**Required work:**
Below is a listing; restate from it, character for character, the lines beginning at the line holding "(fp_line (start -2.1 1.65)" and ending at the line holding "0.7) (thickness 0.105))))", both included.
........
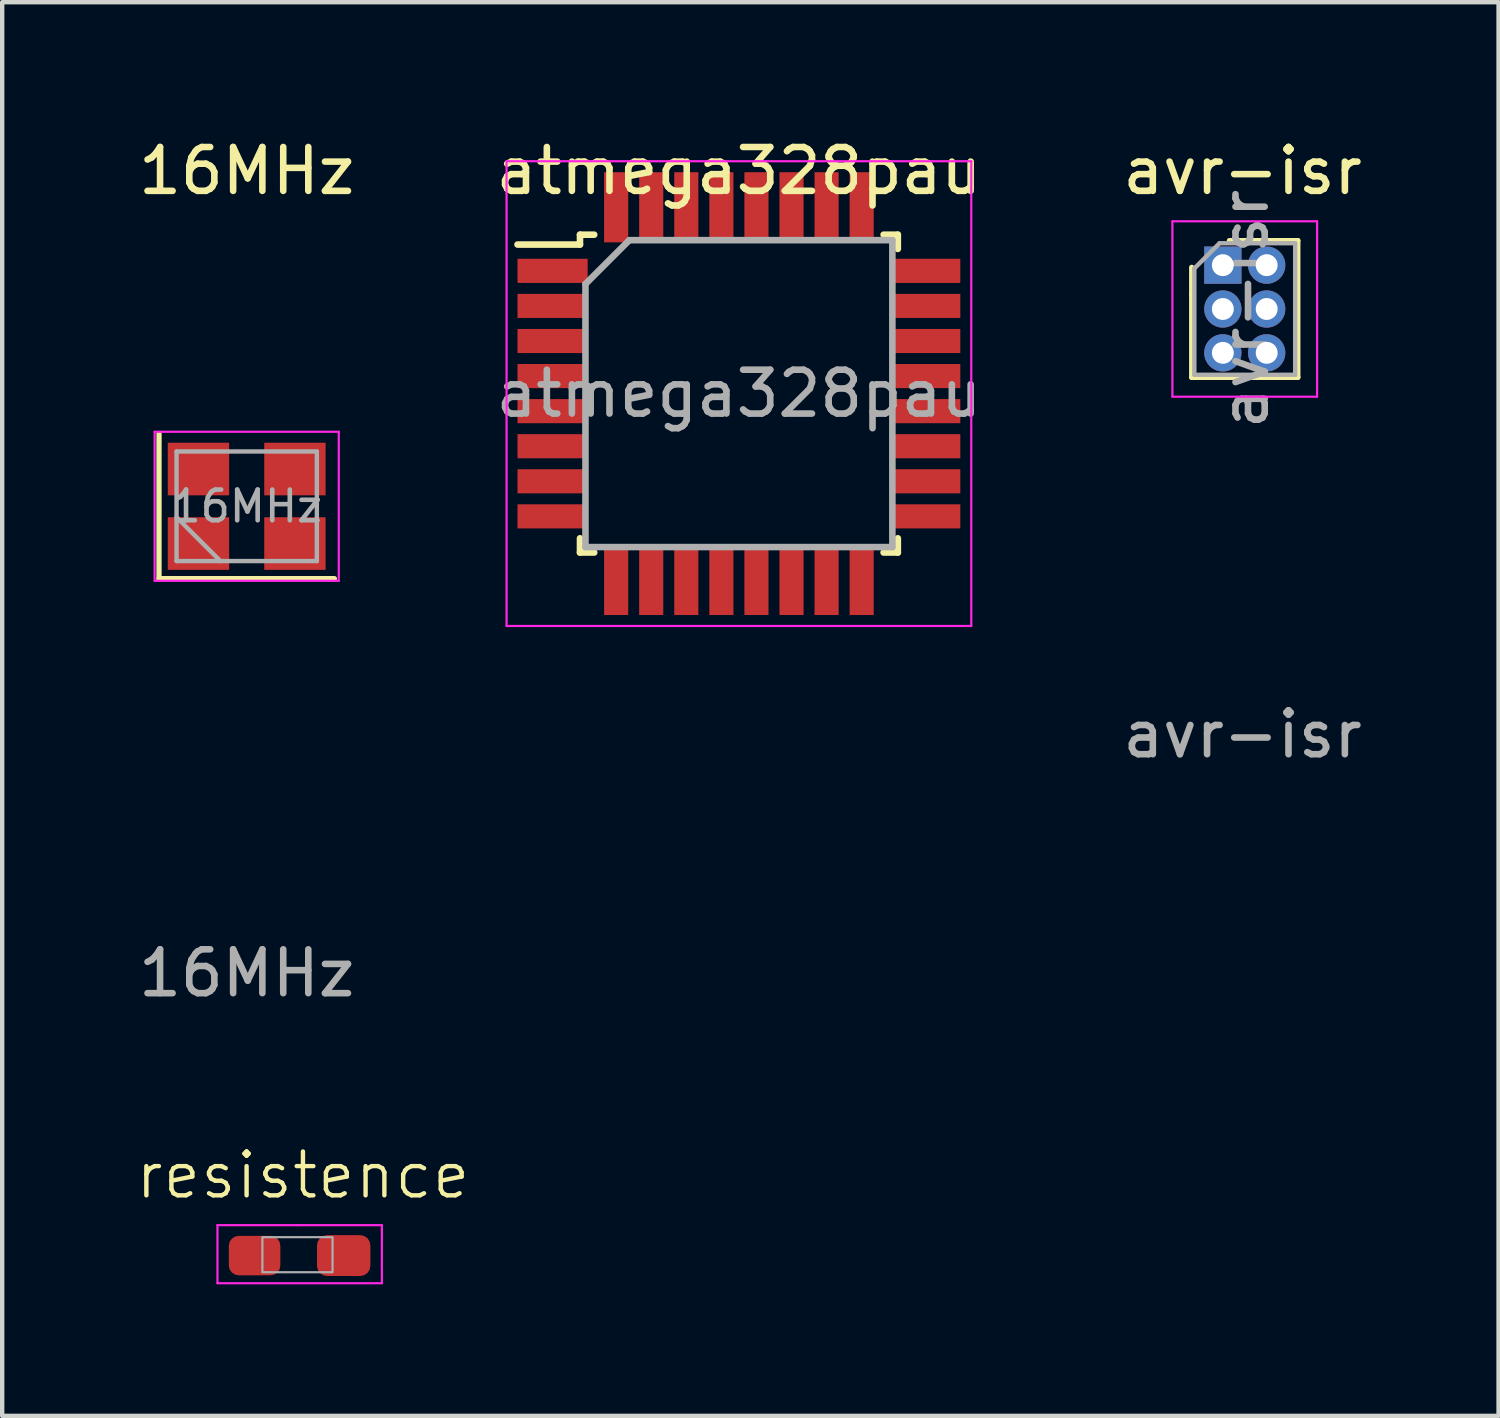
<source format=kicad_pcb>
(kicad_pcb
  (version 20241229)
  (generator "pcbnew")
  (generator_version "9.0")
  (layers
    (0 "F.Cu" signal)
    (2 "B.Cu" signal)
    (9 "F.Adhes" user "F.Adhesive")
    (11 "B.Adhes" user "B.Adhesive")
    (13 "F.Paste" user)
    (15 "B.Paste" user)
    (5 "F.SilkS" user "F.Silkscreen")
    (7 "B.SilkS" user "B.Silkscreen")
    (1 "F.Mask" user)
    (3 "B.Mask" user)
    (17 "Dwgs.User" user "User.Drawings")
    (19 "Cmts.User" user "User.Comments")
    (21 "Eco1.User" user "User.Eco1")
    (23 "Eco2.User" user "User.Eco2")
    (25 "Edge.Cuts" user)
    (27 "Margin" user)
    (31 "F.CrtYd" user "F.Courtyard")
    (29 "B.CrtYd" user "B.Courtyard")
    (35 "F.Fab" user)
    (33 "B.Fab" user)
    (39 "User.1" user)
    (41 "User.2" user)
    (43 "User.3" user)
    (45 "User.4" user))
  (footprint "avr-isr"
    (layer "F.Cu")
    (at 25.292 3.998)
    (property "Reference" "avr-isr" (at 0 -3.15 0) (unlocked yes) (layer "F.SilkS") (effects (font (size 1 1) (thickness 0.15))))
    (attr smd)
    (fp_line (start -1.16 -0.95) (end -1.16 -0.315) (stroke (width 0.12) (type solid)) (layer "F.SilkS"))
    (fp_line (start -1.16 -0.315) (end -1.16 1.56) (stroke (width 0.12) (type solid)) (layer "F.SilkS"))
    (fp_line (start -1.16 1.56) (end -0.844 1.56) (stroke (width 0.12) (type solid)) (layer "F.SilkS"))
    (fp_line (start -0.844 1.56) (end 0.944 1.56) (stroke (width 0.12) (type solid)) (layer "F.SilkS"))
    (fp_line (start -0.3 -1.56) (end 1.26 -1.56) (stroke (width 0.12) (type solid)) (layer "F.SilkS"))
    (fp_line (start 0.944 1.56) (end 1.26 1.56) (stroke (width 0.12) (type solid)) (layer "F.SilkS"))
    (fp_line (start 1.26 -1.56) (end 1.26 1.56) (stroke (width 0.12) (type solid)) (layer "F.SilkS"))
    (fp_line (start -1.6 -2) (end -1.6 2) (stroke (width 0.05) (type solid)) (layer "F.CrtYd"))
    (fp_line (start -1.6 2) (end 1.7 2) (stroke (width 0.05) (type solid)) (layer "F.CrtYd"))
    (fp_line (start 1.7 -2) (end -1.6 -2) (stroke (width 0.05) (type solid)) (layer "F.CrtYd"))
    (fp_line (start 1.7 2) (end 1.7 -2) (stroke (width 0.05) (type solid)) (layer "F.CrtYd"))
    (fp_line (start -1.1 -0.925) (end -0.525 -1.5) (stroke (width 0.1) (type solid)) (layer "F.Fab"))
    (fp_line (start -1.1 1.5) (end -1.1 -0.925) (stroke (width 0.1) (type solid)) (layer "F.Fab"))
    (fp_line (start -0.525 -1.5) (end 1.2 -1.5) (stroke (width 0.1) (type solid)) (layer "F.Fab"))
    (fp_line (start 1.2 -1.5) (end 1.2 1.5) (stroke (width 0.1) (type solid)) (layer "F.Fab"))
    (fp_line (start 1.2 1.5) (end -1.1 1.5) (stroke (width 0.1) (type solid)) (layer "F.Fab"))
    (fp_text user "${REFERENCE}" (at 0.05 0 90) (layer "F.Fab") (effects (font (size 1 1) (thickness 0.15))))
    (fp_text user "${REFERENCE}" (at 0 9.7 0) (unlocked yes) (layer "F.Fab") (effects (font (size 1 1) (thickness 0.15))))
    (pad "1" thru_hole rect (at -0.45 -1) (size 0.85 0.85) (drill 0.5) (layers "*.Cu" "*.Mask"))
    (pad "2" thru_hole oval (at 0.55 -1) (size 0.85 0.85) (drill 0.5) (layers "*.Cu" "*.Mask"))
    (pad "3" thru_hole oval (at -0.45 0) (size 0.85 0.85) (drill 0.5) (layers "*.Cu" "*.Mask"))
    (pad "4" thru_hole oval (at 0.55 0) (size 0.85 0.85) (drill 0.5) (layers "*.Cu" "*.Mask"))
    (pad "5" thru_hole oval (at -0.45 1) (size 0.85 0.85) (drill 0.5) (layers "*.Cu" "*.Mask"))
    (pad "6" thru_hole oval (at 0.55 1) (size 0.85 0.85) (drill 0.5) (layers "*.Cu" "*.Mask")))
  (footprint "atmega328pau"
    (layer "F.Cu")
    (at 13.804 5.928)
    (property "Reference" "atmega328pau" (at 0 -5.08 0) (unlocked yes) (layer "F.SilkS") (effects (font (size 1 1) (thickness 0.15))))
    (attr smd)
    (fp_line (start -3.625 -3.625) (end -3.625 -3.4) (stroke (width 0.15) (type solid)) (layer "F.SilkS"))
    (fp_line (start -3.625 -3.625) (end -3.3 -3.625) (stroke (width 0.15) (type solid)) (layer "F.SilkS"))
    (fp_line (start -3.625 -3.4) (end -5.05 -3.4) (stroke (width 0.15) (type solid)) (layer "F.SilkS"))
    (fp_line (start -3.625 3.625) (end -3.625 3.3) (stroke (width 0.15) (type solid)) (layer "F.SilkS"))
    (fp_line (start -3.625 3.625) (end -3.3 3.625) (stroke (width 0.15) (type solid)) (layer "F.SilkS"))
    (fp_line (start 3.625 -3.625) (end 3.3 -3.625) (stroke (width 0.15) (type solid)) (layer "F.SilkS"))
    (fp_line (start 3.625 -3.625) (end 3.625 -3.3) (stroke (width 0.15) (type solid)) (layer "F.SilkS"))
    (fp_line (start 3.625 3.625) (end 3.3 3.625) (stroke (width 0.15) (type solid)) (layer "F.SilkS"))
    (fp_line (start 3.625 3.625) (end 3.625 3.3) (stroke (width 0.15) (type solid)) (layer "F.SilkS"))
    (fp_line (start -5.3 -5.3) (end -5.3 5.3) (stroke (width 0.05) (type solid)) (layer "F.CrtYd"))
    (fp_line (start -5.3 -5.3) (end 5.3 -5.3) (stroke (width 0.05) (type solid)) (layer "F.CrtYd"))
    (fp_line (start -5.3 5.3) (end 5.3 5.3) (stroke (width 0.05) (type solid)) (layer "F.CrtYd"))
    (fp_line (start 5.3 -5.3) (end 5.3 5.3) (stroke (width 0.05) (type solid)) (layer "F.CrtYd"))
    (fp_line (start -3.5 -2.5) (end -2.5 -3.5) (stroke (width 0.15) (type solid)) (layer "F.Fab"))
    (fp_line (start -3.5 3.5) (end -3.5 -2.5) (stroke (width 0.15) (type solid)) (layer "F.Fab"))
    (fp_line (start -2.5 -3.5) (end 3.5 -3.5) (stroke (width 0.15) (type solid)) (layer "F.Fab"))
    (fp_line (start 3.5 -3.5) (end 3.5 3.5) (stroke (width 0.15) (type solid)) (layer "F.Fab"))
    (fp_line (start 3.5 3.5) (end -3.5 3.5) (stroke (width 0.15) (type solid)) (layer "F.Fab"))
    (fp_text user "${REFERENCE}" (at 0 0 0) (layer "F.Fab") (effects (font (size 1 1) (thickness 0.15))))
    (pad "1" smd rect (at -4.25 -2.8) (size 1.6 0.55) (layers "F.Cu" "F.Mask" "F.Paste"))
    (pad "2" smd rect (at -4.25 -2) (size 1.6 0.55) (layers "F.Cu" "F.Mask" "F.Paste"))
    (pad "3" smd rect (at -4.25 -1.2) (size 1.6 0.55) (layers "F.Cu" "F.Mask" "F.Paste"))
    (pad "4" smd rect (at -4.25 -0.4) (size 1.6 0.55) (layers "F.Cu" "F.Mask" "F.Paste"))
    (pad "5" smd rect (at -4.25 0.4) (size 1.6 0.55) (layers "F.Cu" "F.Mask" "F.Paste"))
    (pad "6" smd rect (at -4.25 1.2) (size 1.6 0.55) (layers "F.Cu" "F.Mask" "F.Paste"))
    (pad "7" smd rect (at -4.25 2) (size 1.6 0.55) (layers "F.Cu" "F.Mask" "F.Paste"))
    (pad "8" smd rect (at -4.25 2.8) (size 1.6 0.55) (layers "F.Cu" "F.Mask" "F.Paste"))
    (pad "9" smd rect (at -2.8 4.25 90) (size 1.6 0.55) (layers "F.Cu" "F.Mask" "F.Paste"))
    (pad "10" smd rect (at -2 4.25 90) (size 1.6 0.55) (layers "F.Cu" "F.Mask" "F.Paste"))
    (pad "11" smd rect (at -1.2 4.25 90) (size 1.6 0.55) (layers "F.Cu" "F.Mask" "F.Paste"))
    (pad "12" smd rect (at -0.4 4.25 90) (size 1.6 0.55) (layers "F.Cu" "F.Mask" "F.Paste"))
    (pad "13" smd rect (at 0.4 4.25 90) (size 1.6 0.55) (layers "F.Cu" "F.Mask" "F.Paste"))
    (pad "14" smd rect (at 1.2 4.25 90) (size 1.6 0.55) (layers "F.Cu" "F.Mask" "F.Paste"))
    (pad "15" smd rect (at 2 4.25 90) (size 1.6 0.55) (layers "F.Cu" "F.Mask" "F.Paste"))
    (pad "16" smd rect (at 2.8 4.25 90) (size 1.6 0.55) (layers "F.Cu" "F.Mask" "F.Paste"))
    (pad "17" smd rect (at 4.25 2.8) (size 1.6 0.55) (layers "F.Cu" "F.Mask" "F.Paste"))
    (pad "18" smd rect (at 4.25 2) (size 1.6 0.55) (layers "F.Cu" "F.Mask" "F.Paste"))
    (pad "19" smd rect (at 4.25 1.2) (size 1.6 0.55) (layers "F.Cu" "F.Mask" "F.Paste"))
    (pad "20" smd rect (at 4.25 0.4) (size 1.6 0.55) (layers "F.Cu" "F.Mask" "F.Paste"))
    (pad "21" smd rect (at 4.25 -0.4) (size 1.6 0.55) (layers "F.Cu" "F.Mask" "F.Paste"))
    (pad "22" smd rect (at 4.25 -1.2) (size 1.6 0.55) (layers "F.Cu" "F.Mask" "F.Paste"))
    (pad "23" smd rect (at 4.25 -2) (size 1.6 0.55) (layers "F.Cu" "F.Mask" "F.Paste"))
    (pad "24" smd rect (at 4.25 -2.8) (size 1.6 0.55) (layers "F.Cu" "F.Mask" "F.Paste"))
    (pad "25" smd rect (at 2.8 -4.25 90) (size 1.6 0.55) (layers "F.Cu" "F.Mask" "F.Paste"))
    (pad "26" smd rect (at 2 -4.25 90) (size 1.6 0.55) (layers "F.Cu" "F.Mask" "F.Paste"))
    (pad "27" smd rect (at 1.2 -4.25 90) (size 1.6 0.55) (layers "F.Cu" "F.Mask" "F.Paste"))
    (pad "28" smd rect (at 0.4 -4.25 90) (size 1.6 0.55) (layers "F.Cu" "F.Mask" "F.Paste"))
    (pad "29" smd rect (at -0.4 -4.25 90) (size 1.6 0.55) (layers "F.Cu" "F.Mask" "F.Paste"))
    (pad "30" smd rect (at -1.2 -4.25 90) (size 1.6 0.55) (layers "F.Cu" "F.Mask" "F.Paste"))
    (pad "31" smd rect (at -2 -4.25 90) (size 1.6 0.55) (layers "F.Cu" "F.Mask" "F.Paste"))
    (pad "32" smd rect (at -2.8 -4.25 90) (size 1.6 0.55) (layers "F.Cu" "F.Mask" "F.Paste")))
  (footprint "16MHz"
    (layer "F.Cu")
    (at 2.577 8.548)
    (property "Reference" "16MHz" (at 0 -7.7 0) (unlocked yes) (layer "F.SilkS") (effects (font (size 1 1) (thickness 0.15))))
    (attr smd)
    (fp_line (start -2 -1.7) (end -2 1.6) (stroke (width 0.12) (type solid)) (layer "F.SilkS"))
    (fp_line (start -2 1.6) (end 2 1.6) (stroke (width 0.12) (type solid)) (layer "F.SilkS"))
    (fp_line (start -2.1 -1.75) (end -2.1 1.65) (stroke (width 0.05) (type solid)) (layer "F.CrtYd"))
    (fp_line (start -2.1 1.65) (end 2.1 1.65) (stroke (width 0.05) (type solid)) (layer "F.CrtYd"))
    (fp_line (start 2.1 -1.75) (end -2.1 -1.75) (stroke (width 0.05) (type solid)) (layer "F.CrtYd"))
    (fp_line (start 2.1 1.65) (end 2.1 -1.75) (stroke (width 0.05) (type solid)) (layer "F.CrtYd"))
    (fp_line (start -1.6 -1.3) (end -1.6 1.2) (stroke (width 0.1) (type solid)) (layer "F.Fab"))
    (fp_line (start -1.6 0.2) (end -0.6 1.2) (stroke (width 0.1) (type solid)) (layer "F.Fab"))
    (fp_line (start -1.6 1.2) (end 1.6 1.2) (stroke (width 0.1) (type solid)) (layer "F.Fab"))
    (fp_line (start 1.6 -1.3) (end -1.6 -1.3) (stroke (width 0.1) (type solid)) (layer "F.Fab"))
    (fp_line (start 1.6 1.2) (end 1.6 -1.3) (stroke (width 0.1) (type solid)) (layer "F.Fab"))
    (fp_text user "${REFERENCE}" (at 0 10.6 0) (unlocked yes) (layer "F.Fab") (effects (font (size 1 1) (thickness 0.15))))
    (fp_text user "${REFERENCE}" (at 0 -0.05 0) (layer "F.Fab") (effects (font (size 0.7 0.7) (thickness 0.105))))
    (pad "1" smd rect (at -1.1 0.8) (size 1.4 1.2) (layers "F.Cu" "F.Mask" "F.Paste"))
    (pad "2" smd rect (at 1.1 0.8) (size 1.4 1.2) (layers "F.Cu" "F.Mask" "F.Paste"))
    (pad "3" smd rect (at 1.1 -0.9) (size 1.4 1.2) (layers "F.Cu" "F.Mask" "F.Paste"))
    (pad "4" smd rect (at -1.1 -0.9) (size 1.4 1.2) (layers "F.Cu" "F.Mask" "F.Paste")))
  (footprint "resistence"
    (layer "F.Cu")
    (at 3.81 25.557)
    (property "Reference" "resistence" (at 0.05 -1.8 0) (unlocked yes) (layer "F.SilkS") (effects (font (size 1 1) (thickness 0.1))))
    (attr smd)
    (fp_line (start -1.9 -0.662) (end -1.9 0.662) (stroke (width 0.05) (type solid)) (layer "F.CrtYd"))
    (fp_line (start -0.075 -0.662) (end -1.9 -0.662) (stroke (width 0.05) (type solid)) (layer "F.CrtYd"))
    (fp_line (start -0.075 -0.662) (end 0 -0.662) (stroke (width 0.05) (type solid)) (layer "F.CrtYd"))
    (fp_line (start 0 -0.662) (end 1.85 -0.662) (stroke (width 0.05) (type solid)) (layer "F.CrtYd"))
    (fp_line (start 1.85 0.662) (end -1.9 0.662) (stroke (width 0.05) (type solid)) (layer "F.CrtYd"))
    (fp_line (start 1.85 0.662) (end 1.85 -0.662) (stroke (width 0.05) (type solid)) (layer "F.CrtYd"))
    (fp_rect (start -0.875 -0.388) (end 0.725 0.412) (stroke (width 0.05) (type solid)) (fill no) (layer "F.Fab"))
    (pad "1" smd roundrect (at -1.053 0.032) (size 1.175 0.9) (layers "F.Cu" "F.Mask" "F.Paste") (roundrect_rratio 0.25))
    (pad "2" smd roundrect (at 0.979 0.032) (size 1.218 0.932) (layers "F.Cu" "F.Mask" "F.Paste") (roundrect_rratio 0.25)))
  (gr_rect
    (start -3 -3)
    (end 31.131 29.244)
    (stroke (width 0.1) (type default))
    (fill no)
    (layer "Edge.Cuts")))
</source>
........
**Answer box:**
    (fp_line (start -2.1 1.65) (end 2.1 1.65) (stroke (width 0.05) (type solid)) (layer "F.CrtYd"))
    (fp_line (start 2.1 -1.75) (end -2.1 -1.75) (stroke (width 0.05) (type solid)) (layer "F.CrtYd"))
    (fp_line (start 2.1 1.65) (end 2.1 -1.75) (stroke (width 0.05) (type solid)) (layer "F.CrtYd"))
    (fp_line (start -1.6 -1.3) (end -1.6 1.2) (stroke (width 0.1) (type solid)) (layer "F.Fab"))
    (fp_line (start -1.6 0.2) (end -0.6 1.2) (stroke (width 0.1) (type solid)) (layer "F.Fab"))
    (fp_line (start -1.6 1.2) (end 1.6 1.2) (stroke (width 0.1) (type solid)) (layer "F.Fab"))
    (fp_line (start 1.6 -1.3) (end -1.6 -1.3) (stroke (width 0.1) (type solid)) (layer "F.Fab"))
    (fp_line (start 1.6 1.2) (end 1.6 -1.3) (stroke (width 0.1) (type solid)) (layer "F.Fab"))
    (fp_text user "${REFERENCE}" (at 0 10.6 0) (unlocked yes) (layer "F.Fab") (effects (font (size 1 1) (thickness 0.15))))
    (fp_text user "${REFERENCE}" (at 0 -0.05 0) (layer "F.Fab") (effects (font (size 0.7 0.7) (thickness 0.105))))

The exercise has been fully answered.